Bangladesh is grappling with a significant digital security breach after the personal information of journalists became publicly accessible during the country’s 13th national parliamentary elections. At least 14,000 journalists had their sensitive data exposed for approximately two hours due to vulnerabilities in the Election Commission’s (EC) online application system.
The leaked information included personal photographs, signatures, National ID (NID) numbers, office identification cards, and lists of media organisations approved by the EC. The incident has raised serious concerns over data protection practices in state-run digital platforms.
Tanvir Hasan Zoha, an international criminal prosecutor and information security expert, described the breach as “a direct consequence of institutional negligence.” Speaking to Prothom Alo, he remarked, “How can a constitutionally established body operate a system without basic data protection, access controls, or fundamental security checks?
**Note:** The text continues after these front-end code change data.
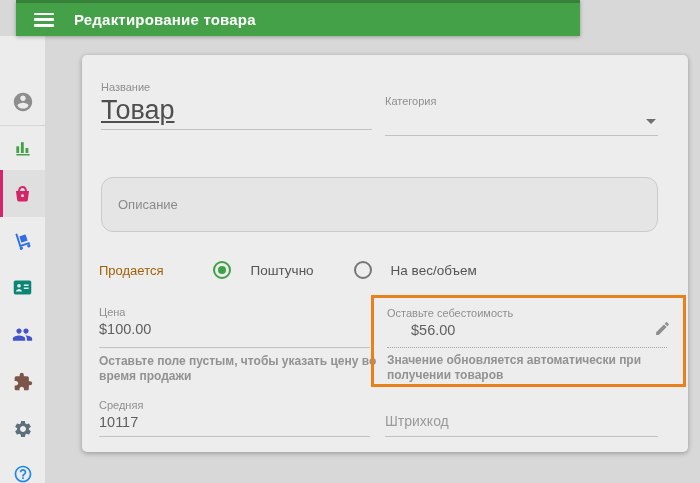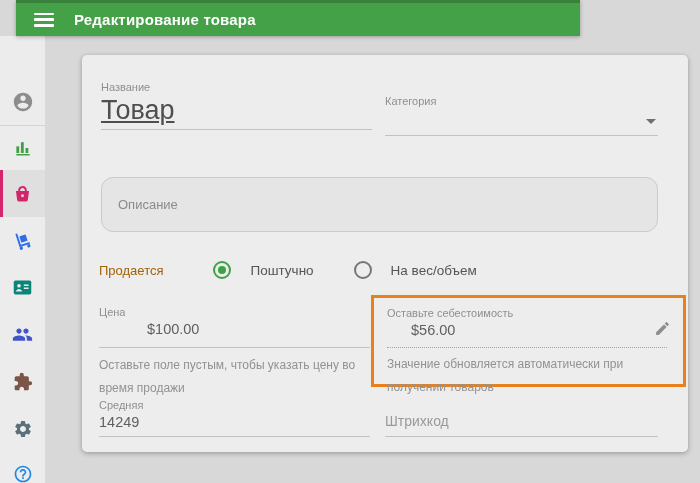--- a/index.html
+++ b/index.html
@@ -62,23 +62,23 @@
 
   .soldby-row { position:absolute; left:17px; top:205px; height:20px; display:flex; align-items:center; }
   .soldby-label { font-size:13px; color:#a16207; margin-right:50px; }
   .radio { width:18px; height:18px; border-radius:50%; position:relative; flex:0 0 auto; cursor:pointer; }
   .radio.on  { border:2px solid #3fa146; }
   .radio.on::after { content:""; position:absolute; left:3px; top:3px; width:8px; height:8px; border-radius:50%; background:#3fa146; }
   .radio.off { border:2px solid #777777; }
   .radio-label { font-size:13.5px; color:#555555; margin-left:19px; margin-right:40px; }
 
   .price-label { position:absolute; left:17px; top:251px; }
-  .price-value { position:absolute; left:17px; top:266px;margin-left:48px; }
+  .price-value { position:absolute; left:17px; top:266px; }
   .price-line  { left:17px; top:292px; width:271px; }
-  .hint { font-size:12px; color:#929292; line-height:23px; }
+  .hint { font-size:12px; color:#929292; line-height:15px;font-weight:bold; }
   .price-hint  { position:absolute; left:17px; top:299px; width:280px; }
 
   .cost-box {
     position:absolute; left:289px; top:240px; width:315px; height:92px;
     border:3px solid #e8811c; background:transparent; z-index:5;
   }
   .cost-label { position:absolute; left:13px; top:9px; }
   .cost-value { position:absolute; left:13px; top:24px;margin-left:24px; }
   .cost-dotted { position:absolute; left:13px; top:49px; width:280px; border-bottom:1px dotted #a5a5a5; }
   .cost-hint  { position:absolute; left:13px; top:55px; width:290px; }
@@ -228,20 +228,20 @@
       <div class="pencil">
         <svg width="17" height="17" viewBox="0 0 24 24" fill="#8e8e8e">
             <path d="M3 17.25V21h3.75L17.81 9.94l-3.75-3.75L3 17.25zM20.71 7.04c.39-.39.39-1.02 0-1.41l-2.34-2.34c-.39-.39-1.02-.39-1.41 0l-1.83 1.83 3.75 3.75 1.83-1.83z"></path>
           </svg>
       </div>
       <div class="cost-dotted"></div>
       <div class="hint cost-hint">Значение обновляется автоматически при получении товаров</div>
     </div>
 
     <div class="fld-label sku-label">Средняя</div>
-    <div class="fld-value sku-value">14249</div>
+    <div class="fld-value sku-value">10117</div>
     <div class="underline sku-line"></div>
 
     <div class="barcode-value">Штрихкод</div>
     <div class="underline barcode-line"></div>
 
   </div>
 </div>
 
 </body></html>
The most pressing question remains whether any third parties accessed this sensitive information.”
He further warned, “Even those who advocate digital security and privacy often store their most sensitive data in the most vulnerable manner.”
The breach occurred during the EC’s first mandatory online application process, which allowed journalists to collect election cards and vehicle stickers via pr.ecs.gov.bd. Following widespread concern among media professionals, the EC withdrew the online requirement on Thursday and reverted to manual card distribution. However, the security flaws had already become evident. On Saturday at approximately 4:00 pm, anyone entering the system via the “admin” URL could view full application forms, including names, mobile numbers, and NID details. Although the vulnerability was patched by evening, the damage had already been done.
Senior Secretary of the EC Secretariat, Akhtar Ahmed, confirmed, “Some calls were received in the afternoon, and we are still investigating how the breach occurred. A detailed internal review will follow.”
Experts emphasise that state-run digital platforms must undergo rigorous security testing before launch, with safeguards for sensitive information. BM Mainul Hossain, Director of the Institute of Information Technology at the University of Dhaka, observed, “Trust is the foundation of any digital system. When institutions fail to establish that trust, public confidence in digital governance erodes, putting the entire digital transformation at risk.”
Summary of Journalist Data Breach:
| Category | Type of Data | Scope / Impact |
|---|---|---|
| Photographs & Signatures | Personal photos, signatures | Exposed for 14,000 journalists |
| National ID | NID numbers | Data of 14,000 individuals leaked |
| Office & Media Information | Office ID, approved media lists | Included affiliated media organisations |
| Online System | Initial application process | pr.ecs.gov.bd – severe security flaw |
| Exposure Duration | Time accessible | Approximately 2 hours |
The breach underscores the vulnerabilities in Bangladesh’s digital security infrastructure and highlights the urgent need for enhanced measures to safeguard both journalists’ and voters’ personal data.